Data provided ::
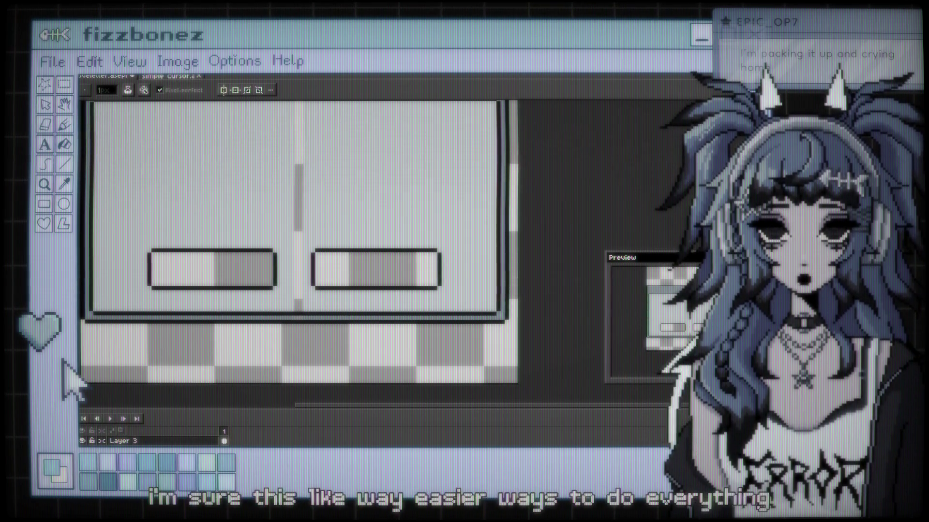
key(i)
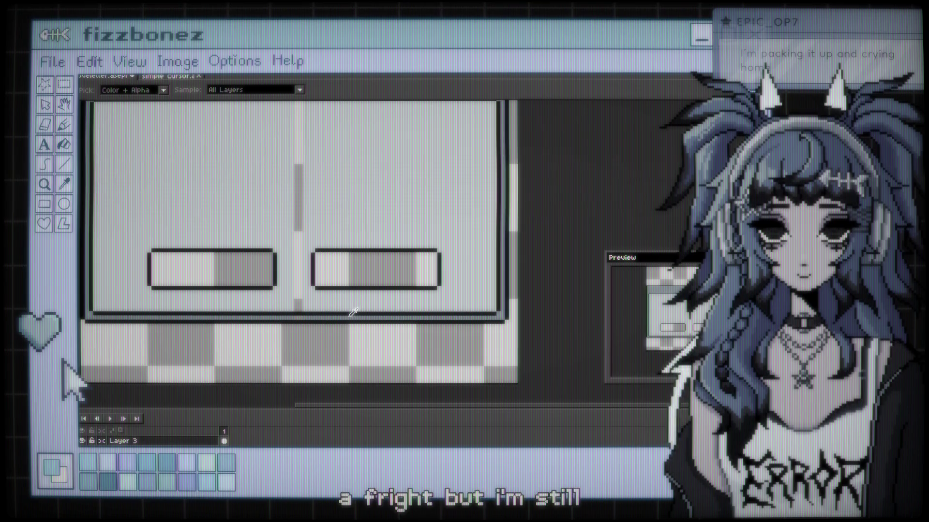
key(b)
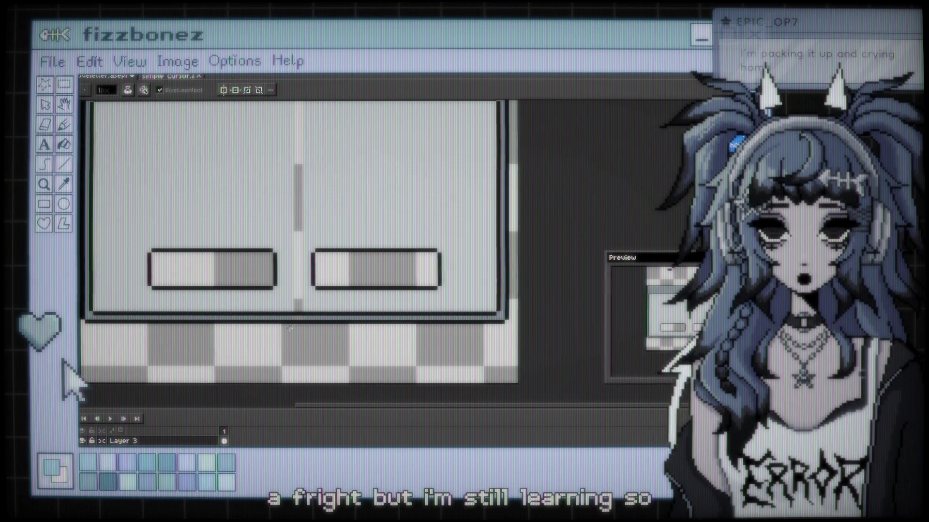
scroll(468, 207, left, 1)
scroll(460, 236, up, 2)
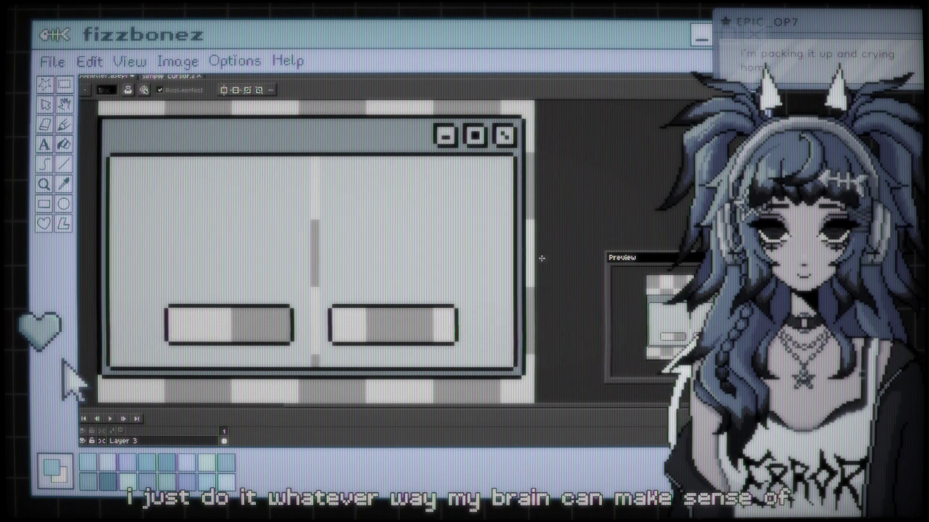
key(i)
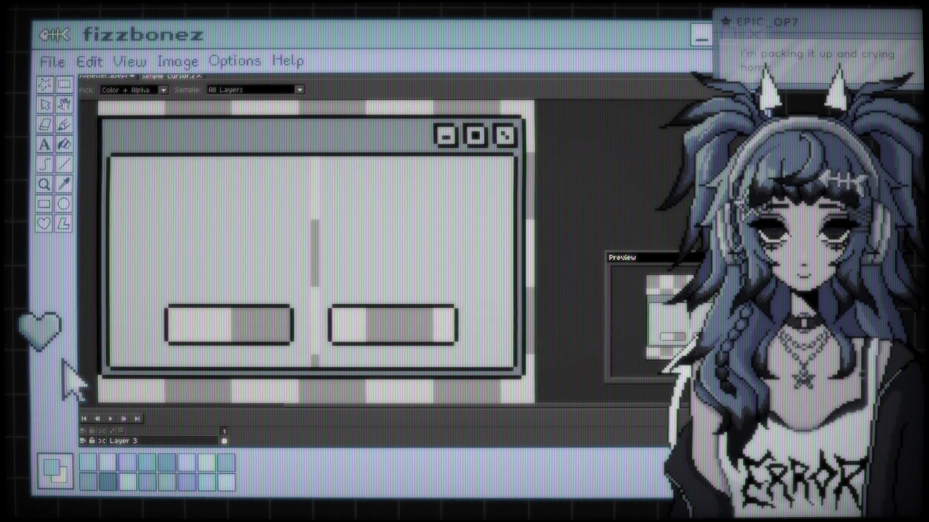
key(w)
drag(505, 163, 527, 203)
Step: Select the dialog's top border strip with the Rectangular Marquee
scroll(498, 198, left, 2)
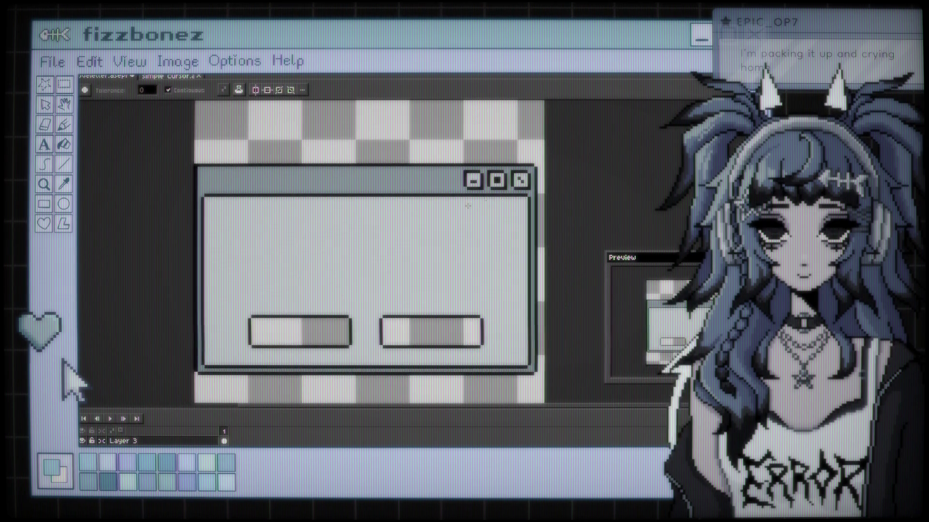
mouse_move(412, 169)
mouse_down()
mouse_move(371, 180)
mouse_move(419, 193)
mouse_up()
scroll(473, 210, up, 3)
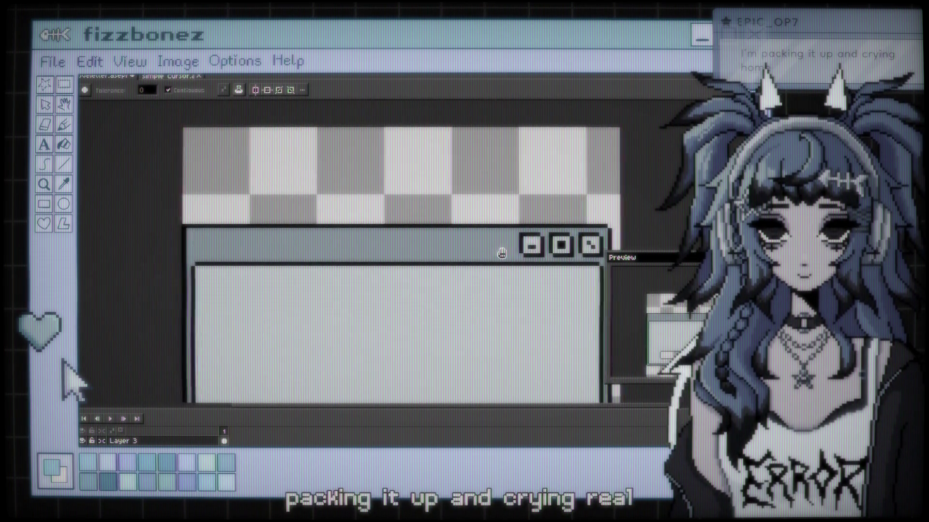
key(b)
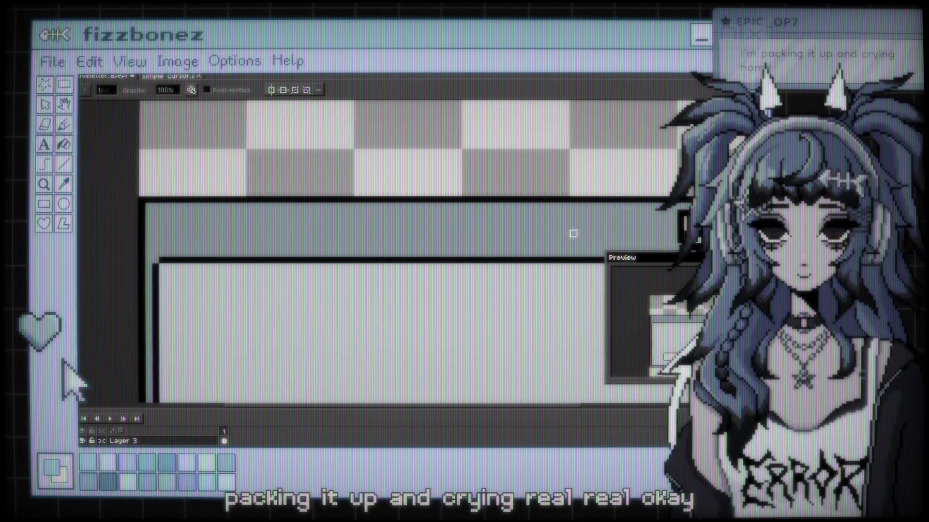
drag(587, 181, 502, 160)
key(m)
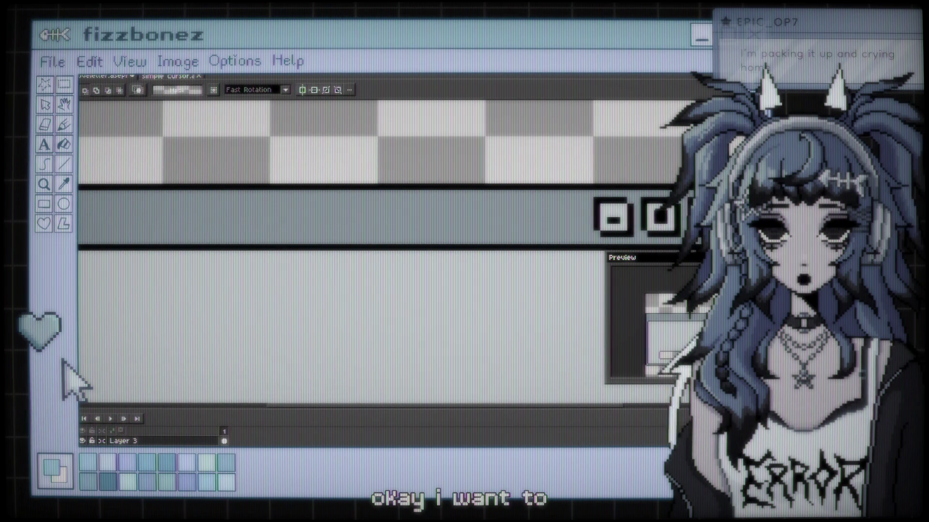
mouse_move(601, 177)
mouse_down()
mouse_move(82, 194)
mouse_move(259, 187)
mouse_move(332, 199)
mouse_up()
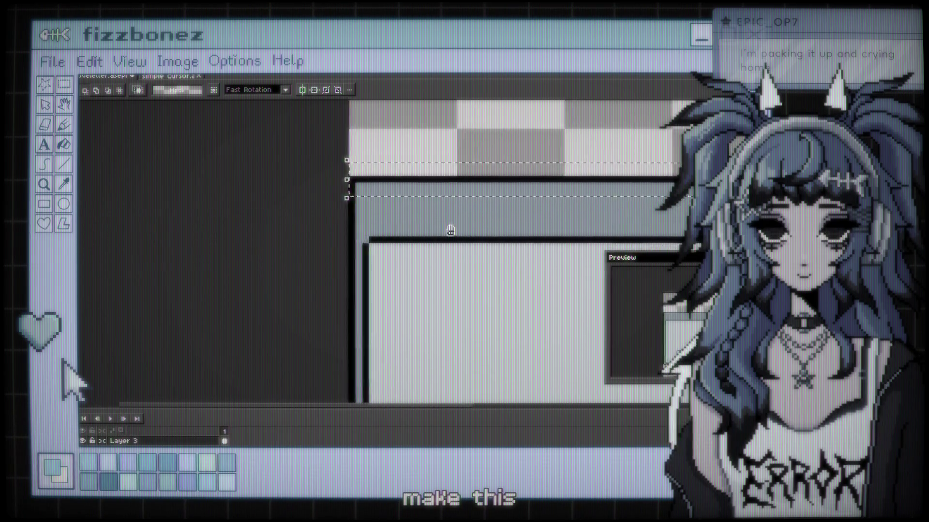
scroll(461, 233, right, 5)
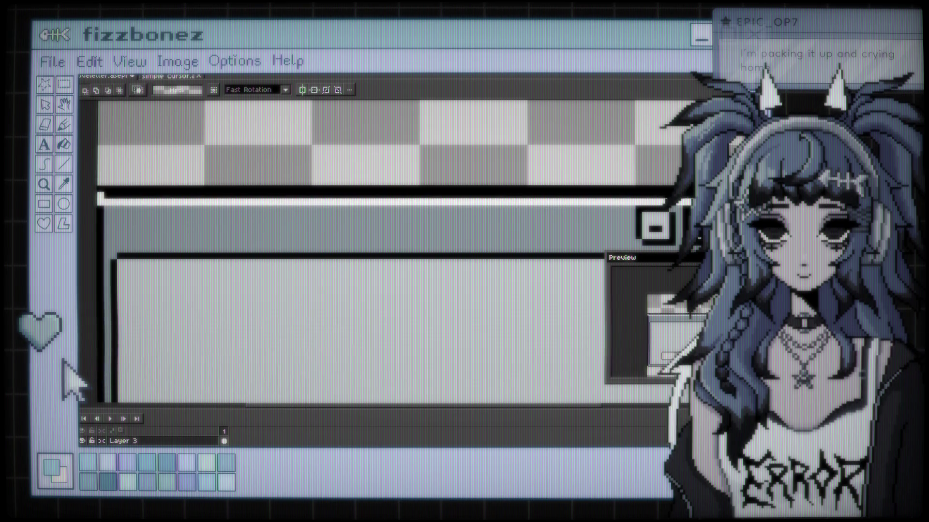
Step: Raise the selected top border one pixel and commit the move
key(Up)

Activity :: Copy each line of the listing that contains "border".

Output of the exercise ::
Step: Select the dialog's top border strip with the Rectangular Marquee
Step: Raise the selected top border one pixel and commit the move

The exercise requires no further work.